Le risque est que la propagation du poux ravageur soit d'origine anthropique.
"Une seule feuille infectée porte jusqu'à 500 oeufs, elle peut se coller à nos vêtements et peut être facilement transportée", détaille Mme Arias.
En 2021, d'autres espèces de cochenilles invasives ont été découvertes en Équateur qui ont été contrôlées avec le même protocole qui a permis d'éviter leur prolifération en Colombie.
Le remède: la coccinelle Novius punicus, un insecte qui s'attaque au ravageur.

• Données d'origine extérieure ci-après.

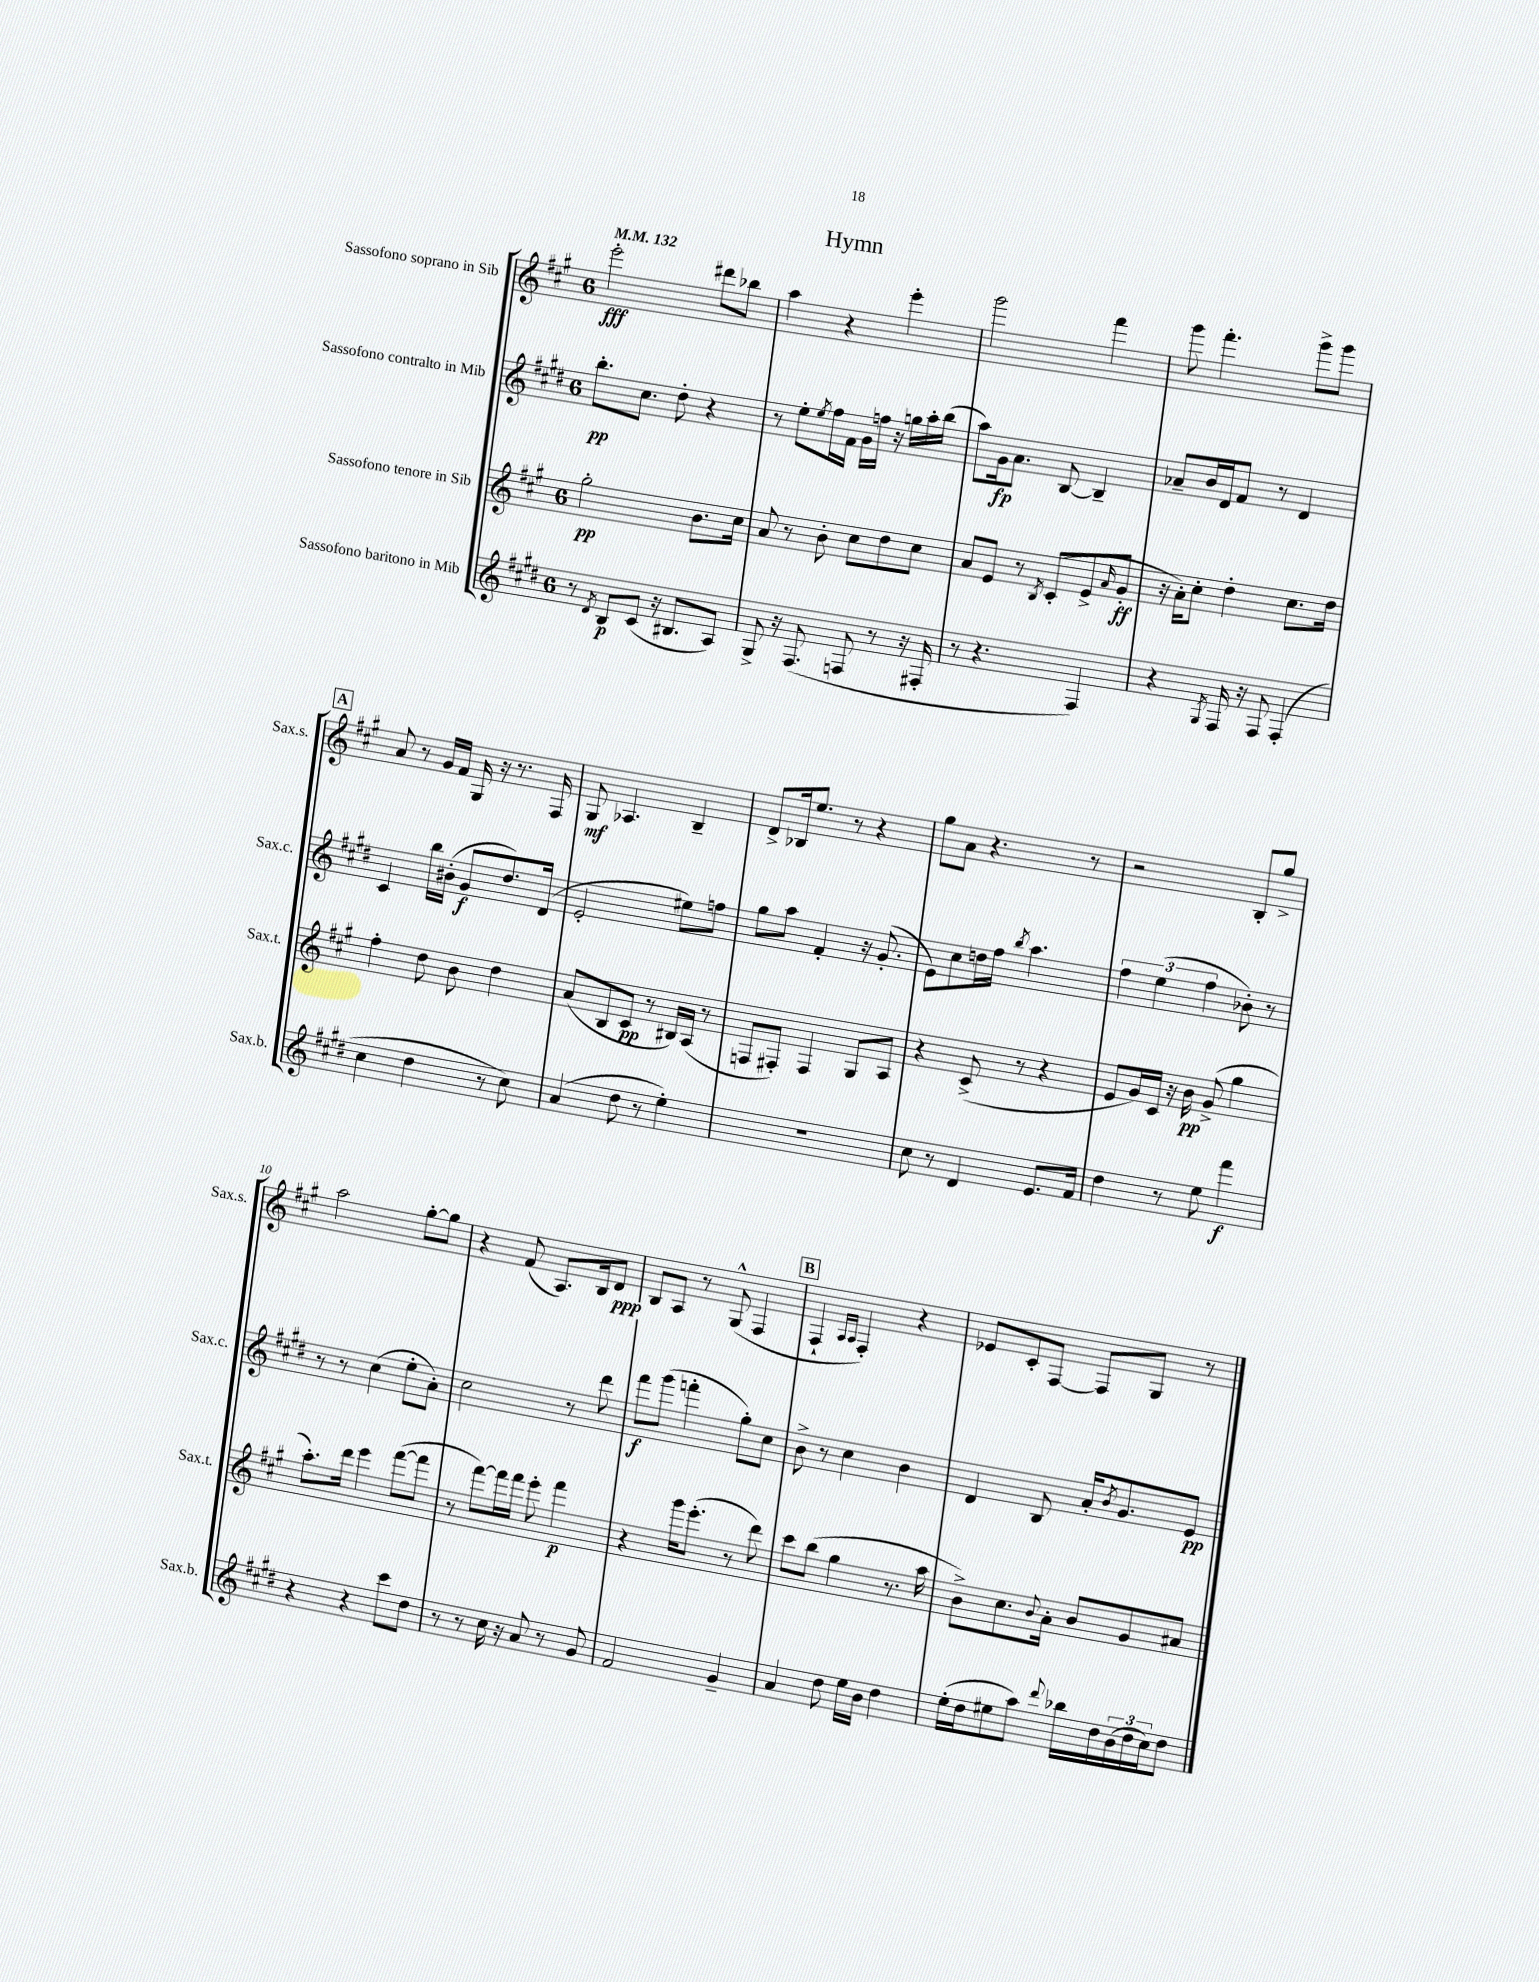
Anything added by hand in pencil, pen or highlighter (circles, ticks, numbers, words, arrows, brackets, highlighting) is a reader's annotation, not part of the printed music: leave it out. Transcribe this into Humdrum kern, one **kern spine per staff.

**kern	**kern	**kern	**kern
*staff4	*staff3	*staff2	*staff1
*clefG2	*clefG2	*clefG2	*clefG2
*k[f#c#g#d#]	*k[f#c#g#]	*k[f#c#g#d#]	*k[f#c#g#]
*M6/8	*M6/8	*M6/8	*M6/8
*MM132	*MM132	*MM132	*MM132
8r	2gg#'	8.bb'	2eee'
8qd#	.	.	.
8B	.	.	.
.	.	8.cc#	.
(8c#	.	.	.
16r	.	8dd#'	.
8.B#	.	.	.
.	8.b	4r	8ddd#
8A)	.	.	8bb-
.	16cc#	.	.
=	=	=	=
8G#^	8a	8r	4aa
16r	8r	8ee'	.
(8.F#	.	.	.
.	.	8qee	.
.	8b'	16ff#	4r
.	.	16f#	.
8F	8cc#	16g#	.
.	.	16ff	.
8r	8dd	16r	4eee'
.	.	16gg	.
16r	8cc#	16aa'	.
16F#'	.	(16bb	.
=	=	=	=
8r	8a	8aa)	2ggg#
4.r	8e	16g#	.
.	.	8.a	.
.	8r	.	.
.	8qB	.	.
.	(8c#'	[8B	.
4F#)	8e^	4B~]	4fff#
.	16qqa	.	.
.	8g#'	.	.
=	=	=	=
4r	16r	8a-~	8ggg#
.	16a')	.	.
.	8cc#'	16b	4.fff#'
.	.	16d#	.
8qG#	.	.	.
16F#	4dd'	8f#	.
16r	.	.	.
8F#	.	8r	.
(4F#'	8.cc#	4d#	8ggg#^
.	.	.	8ggg#
.	16dd	.	.
=	=	=	=
4cc#	4ff#'	4c#	8a
.	.	.	8r
4dd#	8dd	16bb	16g#
.	.	(16b#'	16f#
.	8b	8g#	16G#
.	.	.	16r
8r	4dd	8.dd#)	8.r
8cc#)	.	.	.
.	.	(16d#	16F#
=	=	=	=
(4a	(8a	2e'	8G#
.	8B	.	4.A-
8dd#	8c#	.	.
8r	8r	.	.
4ee')	16B#)	8ee#)	4B~
.	(16A	.	.
.	8r	8ff	.
=	=	=	=
2.r	8F	8gg#	8d^
.	8F#')	8aa	16B-
.	.	.	8.ee
.	4F#	4f#'	.
.	.	.	8r
.	8G#	16r	4r
.	.	(8.g#'	.
.	8A	.	.
=	=	=	=
8cc#	4r	8e)	8gg#
8r	.	8cc#	8a
4d#	(8c#^	16dd	4.r
.	.	16ff#	.
.	.	8qbb	.
.	8r	4.aa	.
8.e	4r	.	.
.	.	.	8r
16f#	.	.	.
=	=	=	=
4dd#	8e	6ff#	2r
.	16g#)	.	.
.	.	(6ee	.
.	16c#	.	.
8r	16r	.	.
.	16b	.	.
.	.	6ff#	.
8ee	(8g#^	.	.
4fff#	4gg#	8b-')	8B'
.	.	8r	8gg#^
=	=	=	=
4r	8.aa')	8r	2aa
.	.	8r	.
.	16ddd	.	.
4r	4eee	(4cc#	.
8ccc#	([8fff#	8ee'	[8gg#'
8dd#	8fff#]	8a')	8gg#]
=	=	=	=
8r	8r	2cc#	4r
8r	[8fff#)	.	.
16cc#	16fff#]	.	(8f#
16r	16fff#	.	.
8a	8eee'	.	8.A)
8r	4fff#	8r	.
.	.	.	16B
8g#	.	8ddd#	8d
=	=	=	=
2f#	4r	8fff#	8B
.	.	(8ggg#	8A
.	16ggg#	4fff'	8r
.	(8.eee'	.	.
.	.	.	(8G#^^
4g#~	8r	8gg#')	4F#
.	8ddd)	8cc#	.
=	=	=	=
4a	8ccc#	8b^	4F#`
.	(8bb	8r	.
.	.	.	16qqA
.	.	.	16qqA
8dd#	4gg#	4cc#	4F#')
16ee	.	.	.
16b	.	.	.
4dd#	8.r	4b	4r
.	16aa	.	.
=	=	=	=
(16ee'	8b^)	4d#	8e-
16dd#	.	.	.
8ee#	8.cc#	.	8c#'
8aa)	.	8B	[8F#
.	8qqb	.	.
.	16a'	.	.
8qqddd#	.	.	.
16bb-	8b	16a'	8F#]
.	.	8qb	.
16dd#	.	8.g#	.
(24b	8g#	.	8G#
24dd#	.	.	.
24cc#)	.	.	.
8dd#	8a#	8e	8r
==	==	==	==
*-	*-	*-	*-
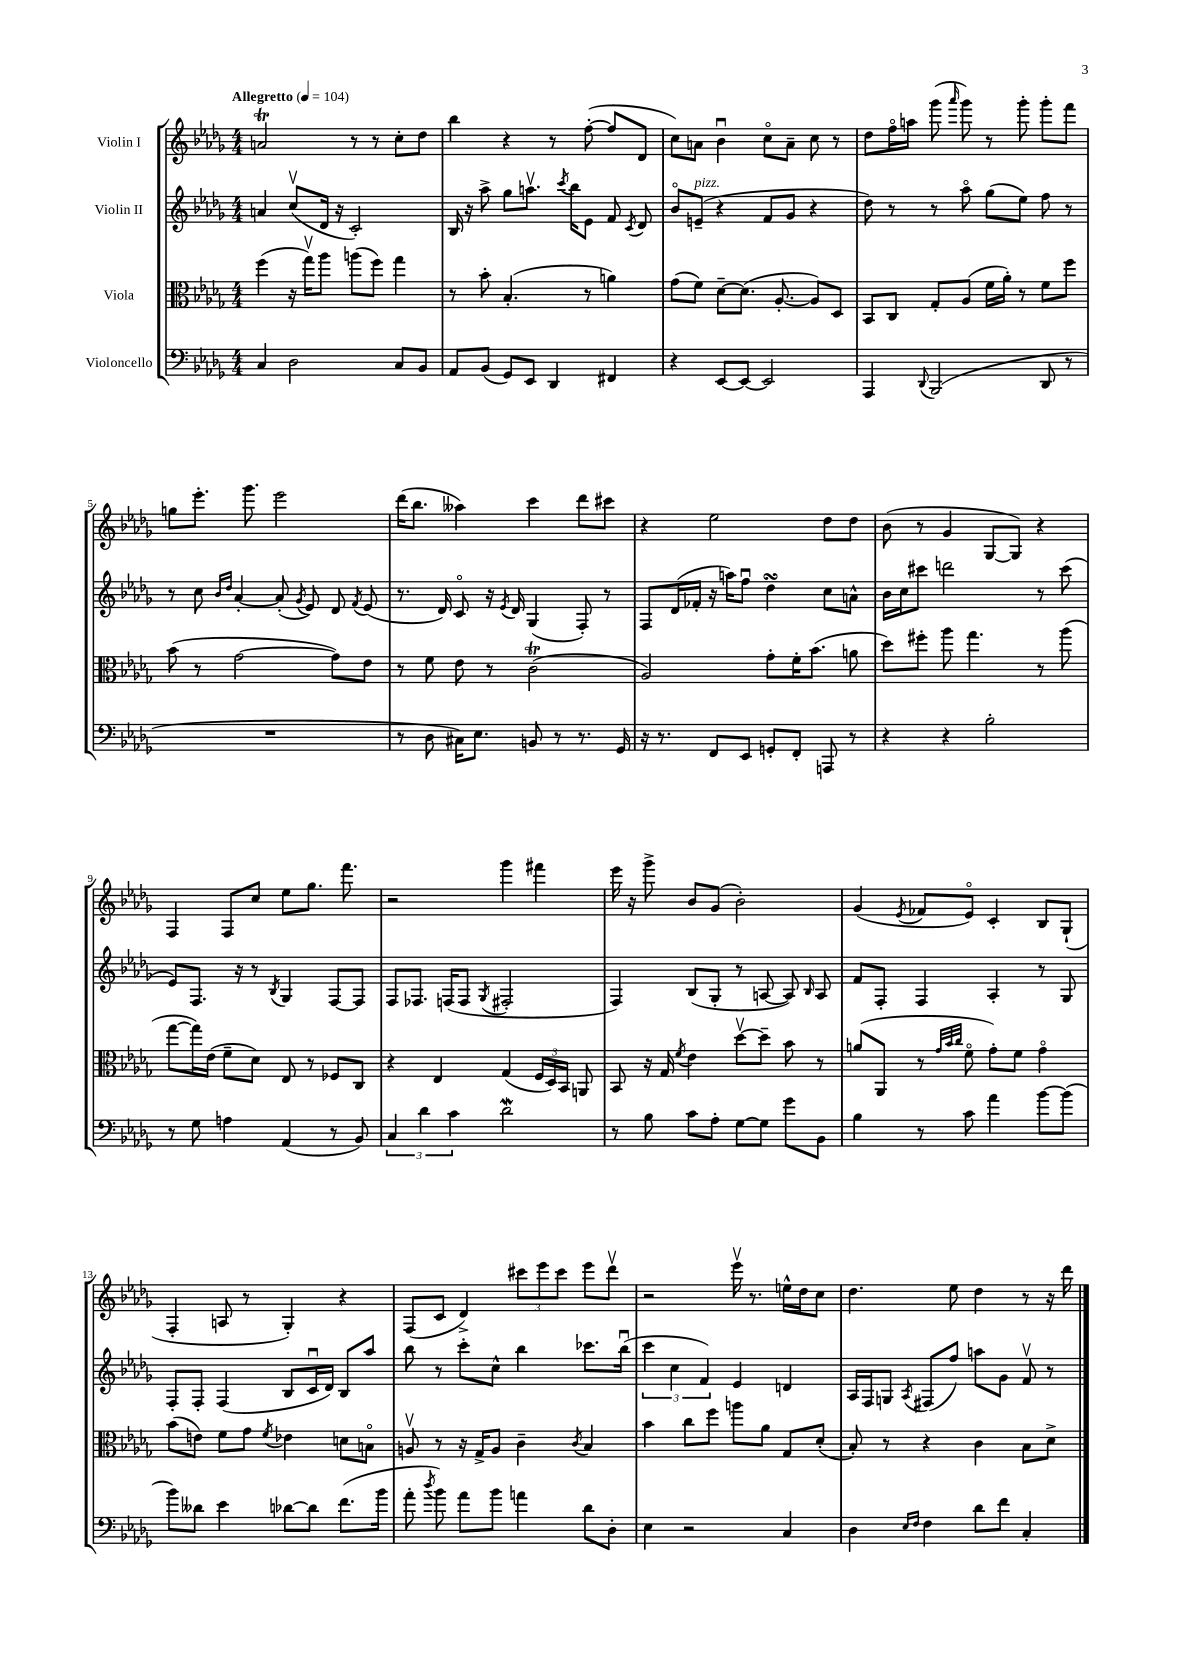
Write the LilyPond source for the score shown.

<<
\new StaffGroup <<
\new Staff = "s0" \with { instrumentName = "Violin I" } {
    \clef treble \key des \major \numericTimeSignature \time 4/4 \tempo "Allegretto" 4 = 104
    \autoBeamOff a'2\trill r8 r8 c''8[-. des''8] |
    bes''4 r4 r8 f''8~-.( f''8[ des'8] |
    c''8[) a'8] bes'4\downbow c''8[\flageolet a'8]-- c''8 r8 |
    des''8[ f''16\flageolet a''16] ges'''8( \grace { aes'''16 } ges'''8) r8 ges'''8-. ges'''8[-. f'''8] |
    g''8[ ees'''8.]-. ges'''8. ees'''2 |
    des'''16[( bes''8.] aeses''4) c'''4 des'''8[ cis'''8] |
    r4 ees''2 des''8[ des''8] |
    bes'8( r8 ges'4 ges8[~ ges8]) r4 |
    f4 f8[ c''8] ees''8[ ges''8.] f'''8. |
    r2 ges'''4 fis'''4 |
    ees'''16 r16 ges'''8-> bes'8[ ges'8]( bes'2-.) |
    ges'4( \acciaccatura { ees'8 } fes'8[ ees'8]\flageolet) c'4-. bes8[ ges8]-!( |
    f4-. a8 r8 ges4-.) r4 |
    f8[( c'8] des'4->) \tuplet 3/2 { cis'''8[ ees'''8 cis'''8] } ees'''8[ des'''8]\upbow |
    r2 ees'''16\upbow r8. e''16[-^ des''16 c''8] |
    des''4. ees''8 des''4 r8 r16 des'''16 \bar "|." |
}
\new Staff = "s1" \with { instrumentName = "Violin II" } {
    \clef treble \key des \major \numericTimeSignature \time 4/4
    \autoBeamOff a'4 c''8[\upbow( des'16] r16 c'2-.) |
    bes16 r16 aes''8-> ges''8[ a''8.]\upbow \acciaccatura { c'''8 } bes''16[ ees'8] f'8 \acciaccatura { c'8 } des'8 |
    bes'8[\flageolet e'8]--^\markup { \italic "pizz." }( r4 f'8[ ges'8] r4 |
    des''8) r8 r8 aes''8\flageolet ges''8[( ees''8]) f''8 r8 |
    r8 c''8 \grace { bes'16[ des''16] } aes'4~-. aes'8-.( \acciaccatura { ges'8 } ees'8) des'8 \acciaccatura { f'8 } ees'8( |
    r8. des'16) c'8\flageolet r16 \acciaccatura { ees'8 } des'16 ges4( f8-.) r8 |
    f8[ des'16( fes'16]-. r16 a''16[) f''8]\downbow des''4\turn c''8[ a'8]-^ |
    bes'16[ c''16 cis'''8] d'''2 r8 cis'''8( |
    ees'8[) f8.] r16 r8 \acciaccatura { bes8 } ges4 f8[~ f8] |
    f8[ fes8.] f16[( f8] \acciaccatura { ges8 } fis2-. |
    f4) bes8[( ges8]-. r8 a8~ a8) \grace { bes16 } a8 |
    f'8[ f8]-. f4 aes4-. r8 ges8 |
    f8[-. f8]-. f4( bes8[ c'16\downbow des'16]) bes8[ aes''8] |
    bes''8 r8 c'''8[-. c''8]-^ bes''4 ces'''8.[ bes''16]\downbow( |
    \tuplet 3/2 { c'''4 c''4 f'4) } ees'4 d'4 |
    aes16[ f16 g8] \acciaccatura { aes8 } fis8[( f''8]) a''8[ ges'8] f'8\upbow r8 \bar "|." |
}
\new Staff = "s2" \with { instrumentName = "Viola" } {
    \clef alto \key des \major \numericTimeSignature \time 4/4
    \autoBeamOff f''4( r16 ges''16[\upbow) aes''8] a''8[( f''8]) ges''4 |
    r8 bes'8-. bes4.-.( r8 a'4) |
    ges'8[( f'8]) des'8[~-- des'8.]( aes8.~-. aes8[) des8] |
    bes,8[ c8] ges8[-. aes8]( f'16[ aes'16]-.) r8 f'8[ f''8] |
    bes'8( r8 ges'2~ ges'8[) ees'8] |
    r8 f'8 ees'8 r8 c'2\trill( |
    aes2) ges'8[-. f'16-. bes'8.]( a'8 |
    des''8[) fis''8]-. aes''8 ges''4. r8 aes''8( |
    ges''8[~ ges''16) ees'16]( f'8[-- des'8]) ees8 r8 fes8[ c8] |
    r4 ees4 ges4( \tuplet 3/2 { f16[ des16) bes,16] } a,8 |
    bes,8 r16 ges16 \acciaccatura { f'8 } ees'4 des''8[~\upbow des''8]-- bes'8 r8 |
    a'8[( aes,8] r8 \grace { ges'32[ bes'32 c''32] } f'8\flageolet ges'8[-.) f'8] ges'4\flageolet |
    bes'8[( e'8]) f'8[ ges'8] \acciaccatura { f'8 } ees'4 d'8[ b8]\flageolet |
    a8\upbow r8 r16 ges16[-> a8] c'4-- \acciaccatura { c'8 } bes4 |
    bes'4 c''8[ f''8] a''8[ aes'8] ges8[ des'8]-.( |
    bes8-.) r8 r4 c'4 bes8[ des'8]-> \bar "|." |
}
\new Staff = "s3" \with { instrumentName = "Violoncello" } {
    \clef bass \key des \major \numericTimeSignature \time 4/4
    \autoBeamOff c4 des2 c8[ bes,8] |
    aes,8[ bes,8]( ges,8[) ees,8] des,4 fis,4 |
    r4 ees,8[~ ees,8]~ ees,2 |
    aes,,4 \appoggiatura { des,8 } bes,,2( des,8 r8 |
    R1 |
    r8 des8 cis16[) ees8.] b,8 r8 r8. ges,16 |
    r16 r8. f,8[ ees,8] g,8[-. f,8]-. a,,8 r8 |
    r4 r4 bes2-. |
    r8 ges8 a4 aes,4( r8 bes,8) |
    \tuplet 3/2 { c4 des'4 c'4 } des'2\mordent |
    r8 bes8 c'8[ aes8]-. ges8[~ ges8] ges'8[ bes,8] |
    bes4 r8 c'8 aes'4 bes'8[~ bes'8]( |
    bes'8[) deses'8] ees'4 des'8[~ des'8] f'8.[( bes'16] |
    aes'8-. \acciaccatura { des''8 } bes'8) aes'8[ bes'8] a'4 des'8[ des8]-. |
    ees4 r2 c4 |
    des4 \grace { ees16[ f16] } f4 des'8[ f'8] c4-. \bar "|." |
}
>>
>>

"Ces cochenilles n'ont jamais été contrôlées avec succès à l'aide d'insecticides, où que ce soit dans le monde, c'est un échec", souligne Mme Arias. "La meilleure lutte est biologique, grâce à l'élevage et au lâcher de coccinelles" mais aussi de guêpes.
Mais les municipalités "ne le font pas, elles préfèrent fumiger la nuit et empoisonner les gens", accuse-t-elle.
Sa collègue Natalia Molina prévient à son tour : "La propagation de ce ravageur va atteindre des cultures commercialement importantes".